Cloud Eggs Are The Breakfast Miracle You've Been Looking For

When the pandemic has got you down, and the monotony of the everyday threatens to crush you, sometimes you just need a few eggs in the shape of a cloud to turn everything around. Cloud eggs aren't going to cure diseases or help Helen figure out where the mute button on your work Zoom call is, but they sure will put you in a better mood as you deal with both traumas. 

These puffy, friendly-looking little guys experienced a popularity spike in 2017, thanks to their Instagram-ability, but we're at the stage of the pandemic where we're not only looking ahead to potential food trends of 2021, but revisiting some previously viral food trends...because why not? Cloud eggs are simpler than sourdough starters, tastier than learning to knit, and way less work than getting a dog. So buckle up; they might just be the divine inspiration your quarantine breakfast needs right now.

They are fast and easy

Though the blessed internet offers many variations, making your basic cloud out of an egg could not be easier. According to Bon Appétit, you start by separating the egg white from the yolk, and whipping it into a frenzy to form a fluffy, foamy white. Add salt and pepper (and cheese, if you'd like), make a little indentation for your egg yolk, then plop it in and bake for five minutes. Some recipes have you bake the whites first, to stiffen them up a bit, before adding the yolk and baking for a few minutes longer. The result is the same: a sunny, yellow egg yolk on a pillow of cloudy whites. Super easy.

In 2017, exercise pro Joe Wicks, who you may recognize from his popular YouTube channel, The Body Coach, posted a cloud egg tutorial on his Instagram page. In addition to his workout programs for adults and kids, Wicks is known for his "Lean in 15" hashtag, in which he shows followers how to create a healthy meal that takes 15 minutes or less — the perfect category for our cloud egg pal. Wicks douses his cloud eggs with a bit of smoked paprika before sticking the cloud on a green sky of smashed avocado on toast. Quick, easy, and so good for you.

Cloud eggs are kid-friendly

The part of parenting no one ever tells you about is the lengths to which you may go to get your kid to eat an egg. Boiled, scrambled, poached, or fried...it doesn't matter how great a chef you are, if there is something about the texture, or look, or general vibe your cooked egg gives off that doesn't sit right with your kid, they are simply not going to eat it. Enter the cloud egg, whose name and appearance might spark a little one's imagination just enough that they'll give it a go, which is all you can ask for, really.

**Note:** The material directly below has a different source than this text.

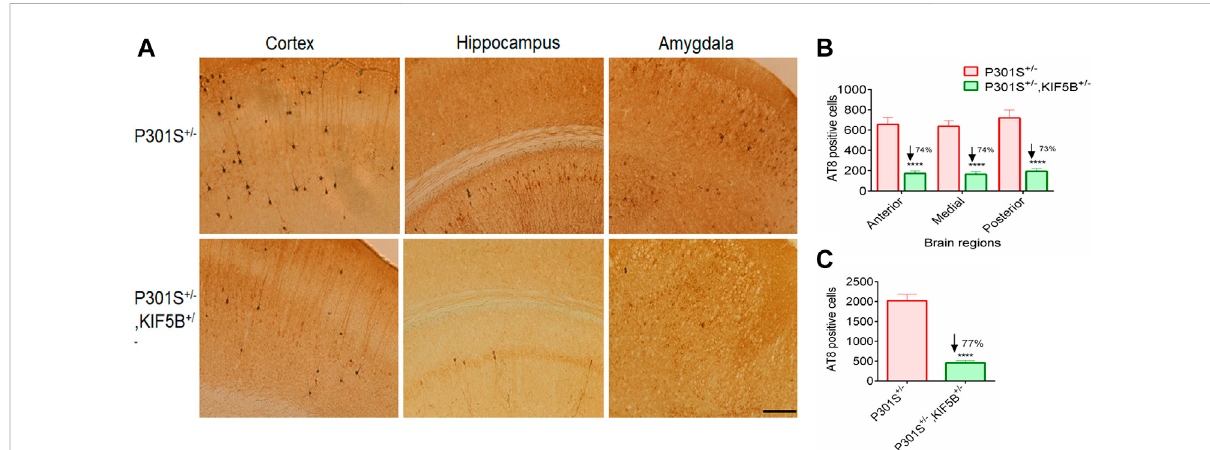
FIGURE 7 Decreased AT8-positive tau pathology in the brain of KIF5B reduction combined with P301S Tau. (A) Immunostaining of AT8 tau in the coronal brain section of P301S +/ − and P301S +/ − ,KIF5B +/ − (B,C) Reduction of area-wise and total count of AT8-positive neurons were shown for all overall half coronal hemisphere of P301S +/ − ,KIF5B +/ − mice. Values represent group mean ± SEM, and n = 14 mice per group. In (B) , *** p < 0.0001 vs. P301S +/ − after two-way ANOVA followed by Turkey post hoc analysis. In (C) , **** p < 0.0001 vs. P301S +/ − after one-way ANOVA followed by Turkey post hoc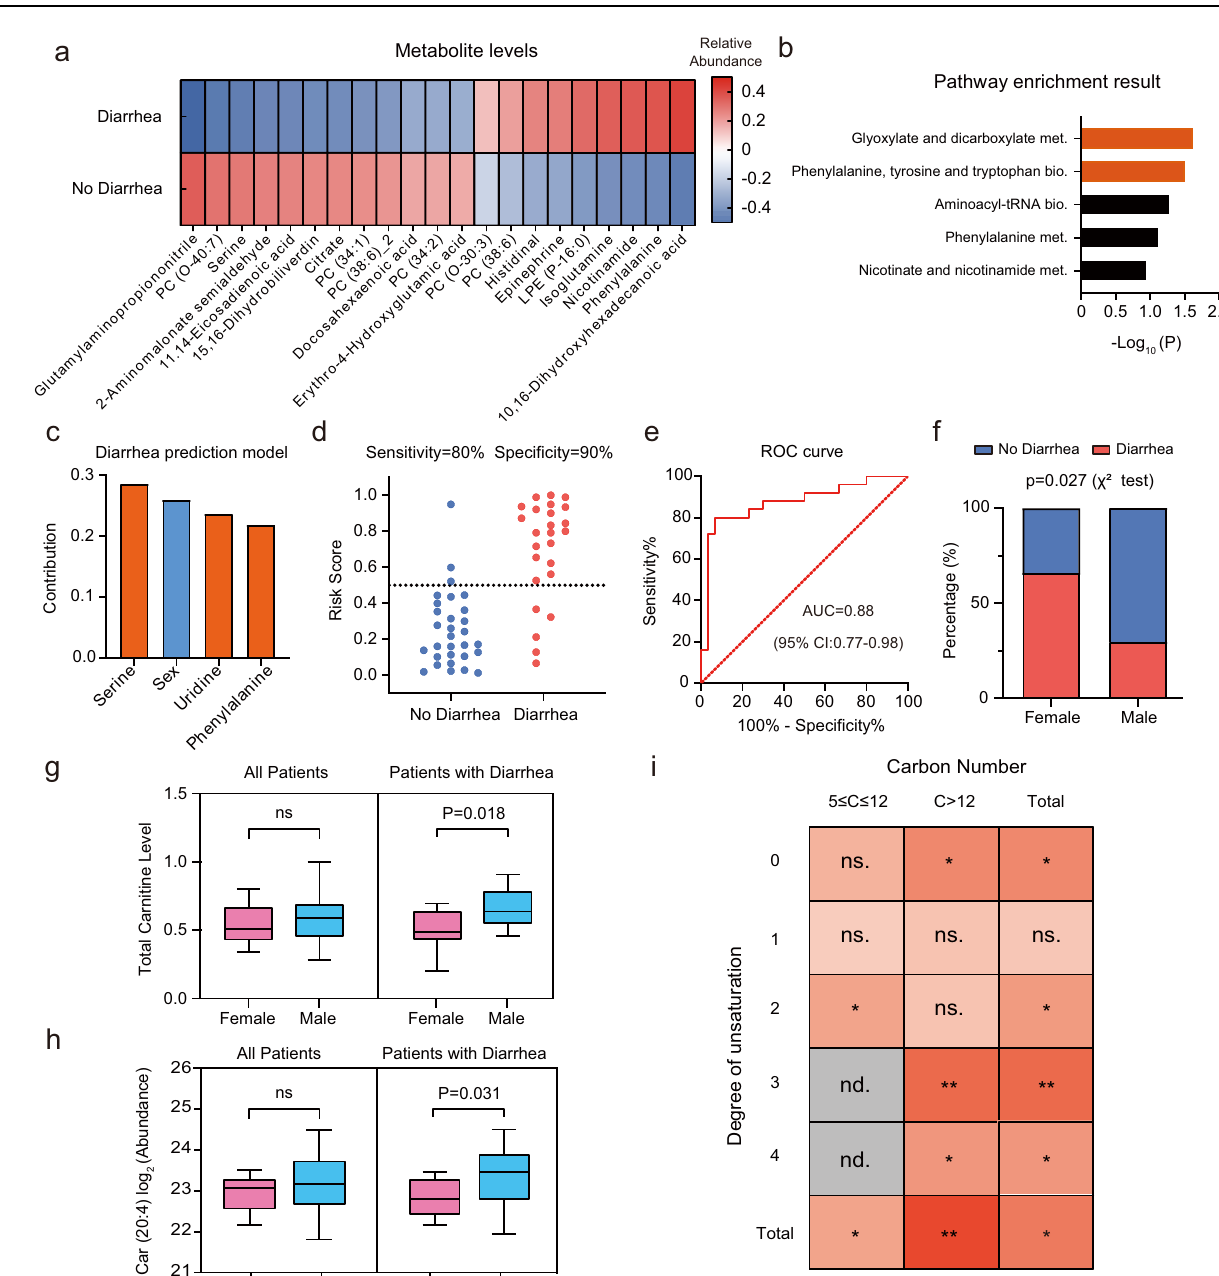
the logistic regression model. f Female patients had a signi fi cant higher chance of diarrhea than males ( P <0.05; χ 2 test). g , h Levels of total carnitines and Car (20:4) betweenfemalesandmalesinallpatients(Female: n =17;Male: n =38)andpatients with diarrhea (Female: n =12; Male: n =13). The centerline of boxes depicts the median values; the bottom and top box edges correspond to the fi rst and third quartiles, and whiskers indicated the minimum and maximum values. i Sex dis- parity of carnitine levels related to diarrhea induced by nCRT (nd., not detected; **, P <0.01; *, P <0.05; ns., not signi fi cant; Two-sided Wilcoxon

Bonus: It's not too hard to turn a cloud egg into a party cloud. Check out this recipe from Delish, which adds parmesan, ham, and chives to the mix, resulting in a colorful confetti of protein and veggies. Perfect for the kid whose meals require a bit of pizzazz to get them on board with the ritual (or the adults who are bored with breakfast looking the same every day).

Cloud eggs are a science and a history lesson in one

Speaking of kids, if you're in the homeschooling doldrums or simply looking for a side of research to go with your breakfast, there is plenty to learn as you create your clouds. Both Delish and Joe Wicks recommend using an empty water bottle to separate your yolks from your egg whites, which is a fun lesson in suction. NPR points out that beating egg whites into foamy clouds is you tapping into your inner biochemist, turning a liquid into a solid, cumulonimbus state. The proteins in the egg whites will break down and then bind, which creates the structure of those stiff peaks. "They start to arrange themselves into a network, like a net, as they bond to each other and stretch out," Daniel Gritzer, culinary director of Serious Eats tells NPR.

If history is more your bag, NPR is happy to school you on "eggs in snow," the original cloud egg. It turns out, French cooks in the 1600s loved to flex their influencer muscles, too — preaching to followers about a revolutionary way to bake eggs by foaming the whites, plopping a yolk on top, and heating the creation over a fire. In those days, they used a 17th century broiler, called a salamander, to bake the eggs from above, and added a pinch of sugar before serving (via NPR). But what was true then remains true today: When you're the one performing the miracle of making clouds, you can do whatever you want.